Tarefa:
Prossiga com o texto sobre os baobás a partir do ponto em que ele termina.
┌─ Trecho do texto
Símbolo da vida, os baobás são árvores de origem africana que chegaram ao Brasil com os povos negros que foram escravizados. A espécie, que na pátria mãe era sagrada, se tornou testemunha dos horrores do regime escravocrata. Um passado que é lembrado, mas também é ressignificado com o resgate do elo ancestral entre os baobás e os filhos da diáspora do continente africano, sobretudo, por iniciativas de educação e cultura, como os projetos Baobá Brasil e o Cidade Cor: Educação Antirracista, que desenvolvem ações para valorização da espécie que evoca força e orgulho para os negros.
No mês da Consciência Negra, os dois projetos estabeleceram uma parceria para a sensibilização de professores da coordenação regional de ensino de Taguatinga sobre a árvore e para o plantio e preservação nas escolas, como forma de valorizar referências afrodescendentes.
└─
┌─ Dados registrados
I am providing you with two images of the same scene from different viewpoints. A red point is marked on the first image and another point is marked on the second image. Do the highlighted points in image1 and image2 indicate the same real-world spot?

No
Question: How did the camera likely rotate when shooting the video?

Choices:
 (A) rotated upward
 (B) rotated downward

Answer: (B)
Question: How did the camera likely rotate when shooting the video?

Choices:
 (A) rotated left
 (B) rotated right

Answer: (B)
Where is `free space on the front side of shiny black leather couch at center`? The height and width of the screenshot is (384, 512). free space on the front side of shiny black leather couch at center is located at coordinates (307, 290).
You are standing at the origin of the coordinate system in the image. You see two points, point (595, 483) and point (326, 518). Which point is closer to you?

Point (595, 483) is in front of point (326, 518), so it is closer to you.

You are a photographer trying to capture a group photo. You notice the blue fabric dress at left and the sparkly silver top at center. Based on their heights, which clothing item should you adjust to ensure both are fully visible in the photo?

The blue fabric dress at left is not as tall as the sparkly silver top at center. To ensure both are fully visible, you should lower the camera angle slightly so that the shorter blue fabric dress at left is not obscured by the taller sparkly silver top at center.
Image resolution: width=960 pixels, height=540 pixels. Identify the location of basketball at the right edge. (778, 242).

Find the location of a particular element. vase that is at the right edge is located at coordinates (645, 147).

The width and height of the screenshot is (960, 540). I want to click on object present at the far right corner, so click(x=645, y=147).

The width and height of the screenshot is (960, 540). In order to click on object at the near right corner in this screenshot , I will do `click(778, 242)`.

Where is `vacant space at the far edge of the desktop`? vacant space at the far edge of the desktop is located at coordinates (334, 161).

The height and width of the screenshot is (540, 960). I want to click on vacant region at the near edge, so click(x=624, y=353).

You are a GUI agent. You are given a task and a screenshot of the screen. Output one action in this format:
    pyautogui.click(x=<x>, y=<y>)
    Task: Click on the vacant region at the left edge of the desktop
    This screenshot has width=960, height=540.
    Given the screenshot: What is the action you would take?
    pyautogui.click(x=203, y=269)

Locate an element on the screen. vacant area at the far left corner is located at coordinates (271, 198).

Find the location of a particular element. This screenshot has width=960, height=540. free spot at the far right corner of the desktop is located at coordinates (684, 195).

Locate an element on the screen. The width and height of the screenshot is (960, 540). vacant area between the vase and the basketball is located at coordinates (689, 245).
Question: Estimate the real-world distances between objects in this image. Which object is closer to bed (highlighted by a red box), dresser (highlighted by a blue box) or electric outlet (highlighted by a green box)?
└─
Resposta:
Idealizador do Baobá Brasil, o professor André Lúcio Bento, que é especialista e pesquisador da cultura afro-brasileira e africana e doutor em linguística, conta que passou a catalogar os baobás do DF para reforçar as origens e a história dessas plantas para os povos africanos. "Na questão do combate antirracismo, eu tento frisar que o baobás são um símbolo de resistência. Admirar essas árvores é uma experiência que permite um outro olhar sobre culturas que foram marginalizadas na história", explica o educador.
Educação transformadora
Para Janaína Almeida, coordenadora do projeto Cidade Cor, o principal objetivo da ação é fazer com que a educação antirracista aconteça todos os dias, não só no ambiente escolar, mas em todos os espaços de convivência, onde houver a necessidade de ter posturas mais igualitárias. "A gente traz uma outra ótica e perspectiva para os estudantes que não é a que comumente é trabalhada nas datas comemorativas como da Consciência Negra que costuma-se usar figuras tradicionais como Pelé e fazer feijoada", destaca a idealizadora.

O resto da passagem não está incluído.